On Being a Parent in Law School–Covid-19 Edition

In the first days of social distancing, my daughter kept asking about school. She had a vague understanding of how weekends typically broke up her daycare routine but eventually it became clear that this one had stretched on to an absurd degree. Every morning for the first couple of weeks of lockdown she asked, “Baby go to school?” Then she rattled off the names of her teachers and classmates. Those early days were tough. She’s very social. School is thrilling for her. I was not an adequate replacement for ten friends and two loving teachers.

All work spaces and readings are shared.

It was also a rough stretch for me. I had taken the year off before law school to stay at home with her, so it wasn’t as though this was unprecedented. But that year wasn’t easy and when I got to BC last August, I found that school was thrilling for me too. So here we were, eight months later, having gotten used to our schools, once again trying to figure out how to keep ourselves occupied for twelve hours a day. On top of that, there was the pressure to provide some educational stimulation to her ever-expanding mind as well. And I still had five courses to complete.

Public beach near the author’s home. The site of many walks and course lectures.

Initially, I didn’t know how I was going to make it work. The move to Pass/Fail was a huge relief. Only after that announcement was I was able to envision how I might get through the semester. But being a parent in law school still presented its challenges. I wrote about this before, but back then I had at least some ability to compartmentalize my schooling in Newton and my parenting in Boston. Now the two are co-extensive and the little one is even more a part of my legal education than she was before.

Walking on the boardwalk.

So we take a lot of walks. I throw her in a stroller or on my back, walk down to the bay, and let her run around by the water. We can get through entire classes or recorded lectures that way. But this only became possible as she grew into our new routine. Before lockdown, she got her stimulation from the blur of kids running around her at school. Because of this, in the first week at home she clung to me or wandered around listlessly. Now, however, she has learned to turn inward for excitement. She has long, animated conversations with herself. In a 75-minute class/walk in the park, she will end up speaking about as many words as my professor. In the last month, I’ve seen her go deeper into her imagination than ever before. And while I know she misses her friends, she is growing and learning as best she can.
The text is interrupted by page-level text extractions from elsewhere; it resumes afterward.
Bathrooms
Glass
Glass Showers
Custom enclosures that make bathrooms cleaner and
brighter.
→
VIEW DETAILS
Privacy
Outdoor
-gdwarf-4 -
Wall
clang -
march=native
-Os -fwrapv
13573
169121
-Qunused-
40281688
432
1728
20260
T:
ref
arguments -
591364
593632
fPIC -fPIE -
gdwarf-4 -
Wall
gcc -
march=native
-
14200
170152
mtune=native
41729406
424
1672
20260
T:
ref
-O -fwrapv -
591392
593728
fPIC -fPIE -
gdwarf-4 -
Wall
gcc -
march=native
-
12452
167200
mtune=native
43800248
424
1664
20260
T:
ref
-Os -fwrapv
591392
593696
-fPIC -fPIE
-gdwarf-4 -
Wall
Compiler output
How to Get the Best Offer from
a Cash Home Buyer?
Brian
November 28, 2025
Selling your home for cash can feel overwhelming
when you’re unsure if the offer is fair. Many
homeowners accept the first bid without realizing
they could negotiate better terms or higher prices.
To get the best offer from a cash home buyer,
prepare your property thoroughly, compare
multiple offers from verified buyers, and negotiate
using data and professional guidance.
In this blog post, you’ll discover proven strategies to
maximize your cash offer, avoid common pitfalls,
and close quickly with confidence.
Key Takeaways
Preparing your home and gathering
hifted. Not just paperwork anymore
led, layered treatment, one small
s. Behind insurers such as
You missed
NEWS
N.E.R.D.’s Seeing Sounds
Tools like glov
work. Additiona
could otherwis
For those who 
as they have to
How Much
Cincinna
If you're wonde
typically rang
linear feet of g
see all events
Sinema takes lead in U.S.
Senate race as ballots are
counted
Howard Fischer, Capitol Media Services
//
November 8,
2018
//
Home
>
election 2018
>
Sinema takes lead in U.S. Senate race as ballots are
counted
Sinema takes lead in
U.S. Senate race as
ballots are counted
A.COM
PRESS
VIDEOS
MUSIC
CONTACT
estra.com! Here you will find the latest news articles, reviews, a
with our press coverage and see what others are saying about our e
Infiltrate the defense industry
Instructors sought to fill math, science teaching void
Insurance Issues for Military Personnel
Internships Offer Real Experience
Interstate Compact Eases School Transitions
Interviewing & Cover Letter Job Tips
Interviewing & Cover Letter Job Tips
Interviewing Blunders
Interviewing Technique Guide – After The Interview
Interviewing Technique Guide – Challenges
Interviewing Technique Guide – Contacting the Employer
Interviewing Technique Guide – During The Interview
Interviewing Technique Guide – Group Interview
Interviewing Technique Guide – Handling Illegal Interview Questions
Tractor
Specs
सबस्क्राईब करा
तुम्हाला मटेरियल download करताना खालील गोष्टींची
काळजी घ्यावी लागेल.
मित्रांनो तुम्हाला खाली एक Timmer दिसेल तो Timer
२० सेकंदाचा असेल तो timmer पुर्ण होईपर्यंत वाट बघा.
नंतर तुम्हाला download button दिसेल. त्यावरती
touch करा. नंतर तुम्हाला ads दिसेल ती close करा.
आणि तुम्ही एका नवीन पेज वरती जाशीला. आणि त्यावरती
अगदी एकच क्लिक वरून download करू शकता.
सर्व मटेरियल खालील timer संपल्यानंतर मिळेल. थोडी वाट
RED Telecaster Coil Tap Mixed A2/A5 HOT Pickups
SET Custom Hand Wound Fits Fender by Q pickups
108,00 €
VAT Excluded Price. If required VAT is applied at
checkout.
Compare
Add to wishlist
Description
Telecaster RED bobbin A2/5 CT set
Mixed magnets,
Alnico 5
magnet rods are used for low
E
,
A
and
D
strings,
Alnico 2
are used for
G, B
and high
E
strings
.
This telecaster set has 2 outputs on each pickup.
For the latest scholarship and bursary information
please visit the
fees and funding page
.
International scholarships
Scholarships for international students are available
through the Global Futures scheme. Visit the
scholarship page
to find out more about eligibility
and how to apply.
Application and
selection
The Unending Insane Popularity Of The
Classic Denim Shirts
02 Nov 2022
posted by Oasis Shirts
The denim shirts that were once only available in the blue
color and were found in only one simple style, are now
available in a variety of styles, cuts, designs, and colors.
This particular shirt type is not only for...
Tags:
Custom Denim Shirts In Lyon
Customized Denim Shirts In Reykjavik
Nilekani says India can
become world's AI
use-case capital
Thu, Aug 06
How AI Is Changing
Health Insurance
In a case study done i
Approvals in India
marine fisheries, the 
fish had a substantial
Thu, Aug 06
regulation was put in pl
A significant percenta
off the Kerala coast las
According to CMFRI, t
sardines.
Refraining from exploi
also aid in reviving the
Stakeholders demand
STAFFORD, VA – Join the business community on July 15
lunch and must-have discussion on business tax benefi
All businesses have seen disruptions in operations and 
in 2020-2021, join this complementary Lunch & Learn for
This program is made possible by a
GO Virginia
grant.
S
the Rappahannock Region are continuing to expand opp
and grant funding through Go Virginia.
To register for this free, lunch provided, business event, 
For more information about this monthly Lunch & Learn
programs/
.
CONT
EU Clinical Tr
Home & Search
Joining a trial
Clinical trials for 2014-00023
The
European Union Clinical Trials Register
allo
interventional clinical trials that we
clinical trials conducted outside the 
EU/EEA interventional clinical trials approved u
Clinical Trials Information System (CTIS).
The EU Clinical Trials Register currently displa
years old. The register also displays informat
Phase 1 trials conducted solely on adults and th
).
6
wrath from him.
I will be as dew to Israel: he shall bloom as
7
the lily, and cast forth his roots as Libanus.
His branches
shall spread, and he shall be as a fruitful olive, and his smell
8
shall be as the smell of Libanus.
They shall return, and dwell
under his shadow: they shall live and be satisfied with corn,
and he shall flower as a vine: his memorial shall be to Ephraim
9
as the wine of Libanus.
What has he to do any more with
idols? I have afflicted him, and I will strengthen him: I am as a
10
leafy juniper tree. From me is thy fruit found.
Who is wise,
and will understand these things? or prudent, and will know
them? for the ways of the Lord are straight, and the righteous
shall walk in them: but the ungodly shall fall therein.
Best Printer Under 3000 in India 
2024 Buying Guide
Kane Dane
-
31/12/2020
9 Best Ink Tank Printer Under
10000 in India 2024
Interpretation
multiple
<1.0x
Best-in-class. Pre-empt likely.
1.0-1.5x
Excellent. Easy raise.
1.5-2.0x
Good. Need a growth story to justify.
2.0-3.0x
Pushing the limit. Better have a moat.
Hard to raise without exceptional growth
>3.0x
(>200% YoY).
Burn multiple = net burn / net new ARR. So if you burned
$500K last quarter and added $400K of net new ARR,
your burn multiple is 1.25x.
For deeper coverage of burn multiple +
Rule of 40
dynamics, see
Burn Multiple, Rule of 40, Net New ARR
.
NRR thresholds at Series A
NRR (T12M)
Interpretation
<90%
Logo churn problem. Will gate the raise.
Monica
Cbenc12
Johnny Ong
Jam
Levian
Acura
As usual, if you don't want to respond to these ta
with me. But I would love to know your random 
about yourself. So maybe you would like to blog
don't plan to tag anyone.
I have tried to benefit from her example: in the last month I spent more time reading books that fire my imagination. In one of those books, I came across the following passage:

[S]chism in the soul, schism in the body social, will not be resolved by any scheme of return to the good old days (archaism), or by programs guaranteed to render an ideal projected future (futurism), or even by the most realistic, hardheaded work to weld together again the deteriorating elements. Only birth can conquer death—the birth, not of the old thing again, but of something new…there must be—if we are to experience long survival—a continuous “recurrence of birth.”

My wife is an obstetrician, so her day-to-day is in service of the continuous recurrence of birth. A few weeks ago, when the gravity of what was happening began to come into focus, she worked an overnight shift at the hospital. The next morning she came home and told me it was reassuring to see that mothers are still laboring and babies still insist on coming into the world, undeterred by its current condition.

The maternity ward is probably the best place to witness life’s insistence on new beginnings, but you can also see it in a park full of improvising parents and creative toddlers. You can hear it when Italians lean out of their windows to sing, when Americans howl at dusk, when hospitals play Here Comes the Sun for each surviving patient, and when orchestras and Broadway casts perform from their homes. It’s even there in virtual classes where teachers hammer away at the curriculum while trying to engage students spread out across the world.

Baby on back, headphones, homemade mask. Class time looks different than it used to.

Imagination and the embrace of new beginnings. Those are the only ways forward from this much disruption and vulnerability. For kids, those impulses come naturally and gracefully. While I wish I could sit down at a desk and refer to the statutes as we discuss them in Criminal Law, instead I watch the little one run along the boardwalk and chatter to herself. It’s a lesson in creative resilience. These days we have to take our education wherever we can get it.